What is expected —
Starting at the line that contains "メールをメッセンジャーの会話のように、1つの件", restate each line word for word through the final line of the data, keeping both ends.

BEGIN Records to process

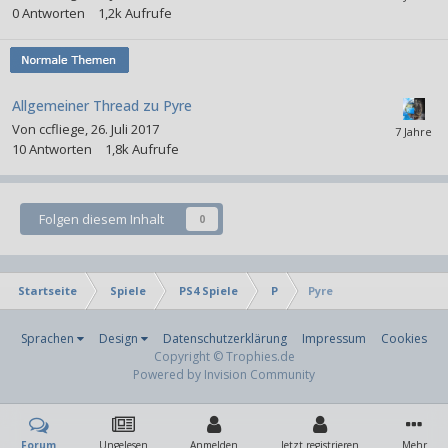
0
Antworten
1,2k
Aufrufe
Allgemeiner Thread zu Pyre
Von
ccfliege
,
26. Juli 2017
10
Antworten
1,8k
Aufrufe
Folgen diesem Inhalt
0
Startseite
Spiele
PS4 Spiele
P
Pyre
Sprachen
Design
Datenschutzerklärung
Impressum
Cookies
Copyright © Trophies.de
Powered by Invision Community
Forum
Ungelesen
Anmelden
Jetzt registrieren
Mehr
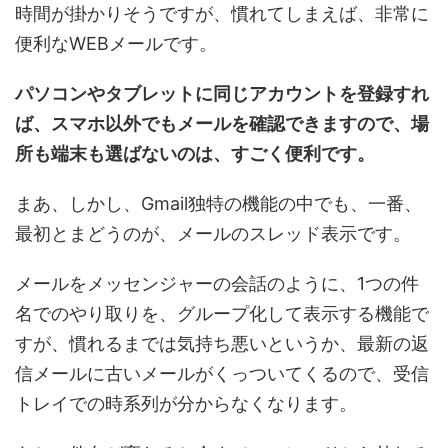
時間が掛かりそうですが、慣れてしまえば、非常に
便利なWEBメールです。
パソコンやタブレットに同じアカウントを登録すれ
ば、スマホ以外でもメールを確認できますので、場
所も端末も選ばないのは、すごく便利です。
まあ、しかし、Gmail独特の機能の中でも、一番、
最初とまどうのが、メールのスレッド表示です。
メールをメッセンジャーの会話のように、1つの件
名でのやり取りを、グループ化して表示する機能で
すが、慣れるまでは気持ち悪いというか、最新の返
信メールに古いメールがくっついてくるので、受信
トレイでの時系列が分からなくなります。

END Records to process

Response —
メールをメッセンジャーの会話のように、1つの件
名でのやり取りを、グループ化して表示する機能で
すが、慣れるまでは気持ち悪いというか、最新の返
信メールに古いメールがくっついてくるので、受信
トレイでの時系列が分からなくなります。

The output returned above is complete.